▶ Opdracht A
Welke betekenis geeft de geciteerde passage aan het predicatief "nep"?

Een meer algemeen antwoord: het predicatief "nep" betekent "vervalst, onecht". Je kunt bv nepchocolade hebben en nog veel andere slechte imitaties.


----------



## eno2

Chimel said:


> Een meer algemeen antwoord: het predicatief "nep" betekent "vervalst, onecht". Je kunt bv nepchocolade hebben en nog veel andere slechte imitaties.



Nep is ook ZNW



> *de nep*
> zelfst.naamw. (m.)
> Uitspraak:  [nɛp]
> 
> *iets dat is nagemaakt met de bedoeling echt te lijken*
> _Dit is geen Rolex, maar nep._ -
> Nep - Vertaling Nederlands-Duits



Ersatz (ook een NL woord) en Surrogaat is wel namaak, maar met de bedoeling iets (schaars of ontbrekends) te vervangen, meer dan met de bedoeling echt te lijken.

Namaak is ook breder dan nep. Hyperoniem. 

Een kopie die wordt voorgesteld als het origineel. 

namaak
Een imitatie; typisch van een mindere kwaliteit.


----------



## Red Arrow

Volgens de Van Dale is 'nep' inderdaad ook een zelfstandig naamwoord ('de nep'), maar voor de meeste mensen is het gewoon een bijvoeglijk naamwoord.


----------



## eno2

Red Arrow :D said:


> Volgens de Van Dale is 'nep' inderdaad ook een zelfstandig naamwoord ('de nep'), maar voor de meeste mensen is het gewoon een bijvoeglijk naamwoord.



Ah Ok. Mij lijkt nep  heel gewoon om te zeggen. Klinkt het misschien als iets waar  een Belg typisch Nederlands woordgebruik zal in ontwaren ?


----------



## Red Arrow

eno2 said:


> Ah Ok. Mij lijkt nep  heel gewoon om te zeggen. Klinkt het misschien als iets waar  een Belg typisch Nederlands woordgebruik zal in ontwaren ?

▶ Opdracht B
Geef de rijen ongewijzigd terug, van de eerste rij tot en met de rij waarin "فراوان رد پای" staat.

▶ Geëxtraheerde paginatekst

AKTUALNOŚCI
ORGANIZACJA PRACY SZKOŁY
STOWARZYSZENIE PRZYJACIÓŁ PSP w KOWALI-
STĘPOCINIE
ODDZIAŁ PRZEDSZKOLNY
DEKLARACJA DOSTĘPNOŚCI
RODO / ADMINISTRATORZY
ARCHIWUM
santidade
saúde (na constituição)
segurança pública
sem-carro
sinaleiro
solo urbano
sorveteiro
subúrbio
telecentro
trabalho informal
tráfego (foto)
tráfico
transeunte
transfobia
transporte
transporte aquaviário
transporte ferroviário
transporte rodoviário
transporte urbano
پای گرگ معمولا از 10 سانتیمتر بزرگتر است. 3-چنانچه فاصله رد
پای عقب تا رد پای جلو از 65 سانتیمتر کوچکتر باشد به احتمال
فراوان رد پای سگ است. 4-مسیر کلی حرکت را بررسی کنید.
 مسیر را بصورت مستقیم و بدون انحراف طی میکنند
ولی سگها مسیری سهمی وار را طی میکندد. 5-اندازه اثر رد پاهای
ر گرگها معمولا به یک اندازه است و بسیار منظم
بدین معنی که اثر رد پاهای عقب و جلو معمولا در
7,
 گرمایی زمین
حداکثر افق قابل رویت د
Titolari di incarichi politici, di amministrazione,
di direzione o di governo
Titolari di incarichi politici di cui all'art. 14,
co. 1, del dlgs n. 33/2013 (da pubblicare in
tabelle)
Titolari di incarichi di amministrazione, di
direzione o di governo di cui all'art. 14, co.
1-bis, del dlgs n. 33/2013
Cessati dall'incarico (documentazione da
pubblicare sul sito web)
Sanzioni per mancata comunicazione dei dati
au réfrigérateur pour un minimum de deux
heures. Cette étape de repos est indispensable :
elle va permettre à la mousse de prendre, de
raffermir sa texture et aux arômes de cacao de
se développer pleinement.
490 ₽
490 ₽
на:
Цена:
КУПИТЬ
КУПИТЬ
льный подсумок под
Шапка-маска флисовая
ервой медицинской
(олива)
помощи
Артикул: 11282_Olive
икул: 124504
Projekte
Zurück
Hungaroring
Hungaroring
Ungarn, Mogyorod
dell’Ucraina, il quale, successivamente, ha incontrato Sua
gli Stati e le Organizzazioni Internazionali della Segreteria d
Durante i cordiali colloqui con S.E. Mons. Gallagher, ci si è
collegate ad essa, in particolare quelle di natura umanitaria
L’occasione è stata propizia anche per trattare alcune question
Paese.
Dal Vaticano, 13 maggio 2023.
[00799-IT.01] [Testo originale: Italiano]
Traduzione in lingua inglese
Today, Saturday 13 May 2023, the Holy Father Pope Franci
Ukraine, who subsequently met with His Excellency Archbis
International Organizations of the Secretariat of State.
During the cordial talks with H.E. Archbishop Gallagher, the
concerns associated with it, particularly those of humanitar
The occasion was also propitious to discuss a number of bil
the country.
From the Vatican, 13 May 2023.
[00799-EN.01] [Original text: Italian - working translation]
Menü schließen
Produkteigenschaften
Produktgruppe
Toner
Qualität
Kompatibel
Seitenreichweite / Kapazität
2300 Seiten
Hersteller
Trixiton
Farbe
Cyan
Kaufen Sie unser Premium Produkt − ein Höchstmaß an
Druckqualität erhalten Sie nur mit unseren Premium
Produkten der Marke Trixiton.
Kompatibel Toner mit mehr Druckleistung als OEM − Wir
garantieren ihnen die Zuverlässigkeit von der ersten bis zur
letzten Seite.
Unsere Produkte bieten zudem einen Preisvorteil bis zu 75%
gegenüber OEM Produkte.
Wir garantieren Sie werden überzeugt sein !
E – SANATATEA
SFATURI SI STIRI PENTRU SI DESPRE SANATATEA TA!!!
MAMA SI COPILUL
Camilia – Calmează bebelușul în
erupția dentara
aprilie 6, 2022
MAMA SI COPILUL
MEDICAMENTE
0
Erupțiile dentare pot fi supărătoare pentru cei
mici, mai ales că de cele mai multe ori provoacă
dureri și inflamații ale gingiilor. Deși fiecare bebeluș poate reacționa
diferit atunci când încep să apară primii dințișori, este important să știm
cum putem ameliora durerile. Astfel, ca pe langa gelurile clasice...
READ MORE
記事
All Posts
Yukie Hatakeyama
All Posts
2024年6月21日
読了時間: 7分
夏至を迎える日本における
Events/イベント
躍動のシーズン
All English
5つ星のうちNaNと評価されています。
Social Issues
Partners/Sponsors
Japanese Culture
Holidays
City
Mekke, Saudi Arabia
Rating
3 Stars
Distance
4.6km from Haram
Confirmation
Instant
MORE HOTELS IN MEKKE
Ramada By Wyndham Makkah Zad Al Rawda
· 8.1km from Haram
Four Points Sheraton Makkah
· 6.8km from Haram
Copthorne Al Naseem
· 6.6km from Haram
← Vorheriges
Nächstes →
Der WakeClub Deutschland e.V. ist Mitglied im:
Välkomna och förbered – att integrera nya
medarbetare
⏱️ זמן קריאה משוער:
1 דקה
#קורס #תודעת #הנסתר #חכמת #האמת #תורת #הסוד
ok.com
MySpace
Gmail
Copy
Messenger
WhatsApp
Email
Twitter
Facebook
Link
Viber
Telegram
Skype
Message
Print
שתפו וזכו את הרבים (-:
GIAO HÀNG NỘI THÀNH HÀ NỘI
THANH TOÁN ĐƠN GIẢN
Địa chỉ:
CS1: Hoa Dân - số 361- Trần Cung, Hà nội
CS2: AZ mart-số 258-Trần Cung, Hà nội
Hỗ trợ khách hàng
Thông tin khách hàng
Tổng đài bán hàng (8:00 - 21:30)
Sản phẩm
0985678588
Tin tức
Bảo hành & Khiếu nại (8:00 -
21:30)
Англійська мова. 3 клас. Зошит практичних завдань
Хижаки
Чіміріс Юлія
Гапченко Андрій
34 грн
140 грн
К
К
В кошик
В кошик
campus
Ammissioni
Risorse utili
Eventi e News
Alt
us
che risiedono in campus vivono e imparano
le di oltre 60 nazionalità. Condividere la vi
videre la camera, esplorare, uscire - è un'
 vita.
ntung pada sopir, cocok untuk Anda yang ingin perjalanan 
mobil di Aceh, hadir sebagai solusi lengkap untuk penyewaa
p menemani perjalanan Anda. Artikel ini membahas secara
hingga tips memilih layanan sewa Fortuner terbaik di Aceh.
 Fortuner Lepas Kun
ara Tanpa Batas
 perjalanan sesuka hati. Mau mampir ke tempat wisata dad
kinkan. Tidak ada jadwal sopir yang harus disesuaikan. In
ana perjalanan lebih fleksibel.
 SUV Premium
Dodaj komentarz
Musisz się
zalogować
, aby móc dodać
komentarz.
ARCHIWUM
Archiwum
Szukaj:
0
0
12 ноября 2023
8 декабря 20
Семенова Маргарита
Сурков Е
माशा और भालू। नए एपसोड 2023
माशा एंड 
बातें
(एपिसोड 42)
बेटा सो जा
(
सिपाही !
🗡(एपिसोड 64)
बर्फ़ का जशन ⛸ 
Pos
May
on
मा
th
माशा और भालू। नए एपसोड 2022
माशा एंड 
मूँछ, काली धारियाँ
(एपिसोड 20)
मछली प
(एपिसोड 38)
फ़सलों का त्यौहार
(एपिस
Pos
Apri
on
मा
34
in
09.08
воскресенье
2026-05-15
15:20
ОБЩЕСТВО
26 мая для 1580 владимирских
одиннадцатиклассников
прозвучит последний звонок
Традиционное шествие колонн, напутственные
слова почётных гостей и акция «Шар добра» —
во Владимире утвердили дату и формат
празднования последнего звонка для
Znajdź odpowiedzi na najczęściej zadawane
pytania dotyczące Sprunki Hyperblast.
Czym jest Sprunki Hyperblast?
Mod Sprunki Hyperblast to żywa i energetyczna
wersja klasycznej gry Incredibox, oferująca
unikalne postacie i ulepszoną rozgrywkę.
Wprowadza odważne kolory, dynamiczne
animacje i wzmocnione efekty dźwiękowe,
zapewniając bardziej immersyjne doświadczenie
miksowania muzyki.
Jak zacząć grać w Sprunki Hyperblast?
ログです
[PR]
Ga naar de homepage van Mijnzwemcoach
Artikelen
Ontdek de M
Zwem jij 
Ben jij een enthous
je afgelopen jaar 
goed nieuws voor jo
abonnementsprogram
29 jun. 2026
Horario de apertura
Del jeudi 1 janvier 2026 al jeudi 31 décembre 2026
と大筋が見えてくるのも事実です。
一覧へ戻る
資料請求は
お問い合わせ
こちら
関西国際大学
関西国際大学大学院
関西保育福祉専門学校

▶ Antwoordruimte A
Het betekent "vervalst, onecht".

▶ Antwoordruimte B
AKTUALNOŚCI
ORGANIZACJA PRACY SZKOŁY
STOWARZYSZENIE PRZYJACIÓŁ PSP w KOWALI-
STĘPOCINIE
ODDZIAŁ PRZEDSZKOLNY
DEKLARACJA DOSTĘPNOŚCI
RODO / ADMINISTRATORZY
ARCHIWUM
santidade
saúde (na constituição)
segurança pública
sem-carro
sinaleiro
solo urbano
sorveteiro
subúrbio
telecentro
trabalho informal
tráfego (foto)
tráfico
transeunte
transfobia
transporte
transporte aquaviário
transporte ferroviário
transporte rodoviário
transporte urbano
پای گرگ معمولا از 10 سانتیمتر بزرگتر است. 3-چنانچه فاصله رد
پای عقب تا رد پای جلو از 65 سانتیمتر کوچکتر باشد به احتمال
فراوان رد پای سگ است. 4-مسیر کلی حرکت را بررسی کنید.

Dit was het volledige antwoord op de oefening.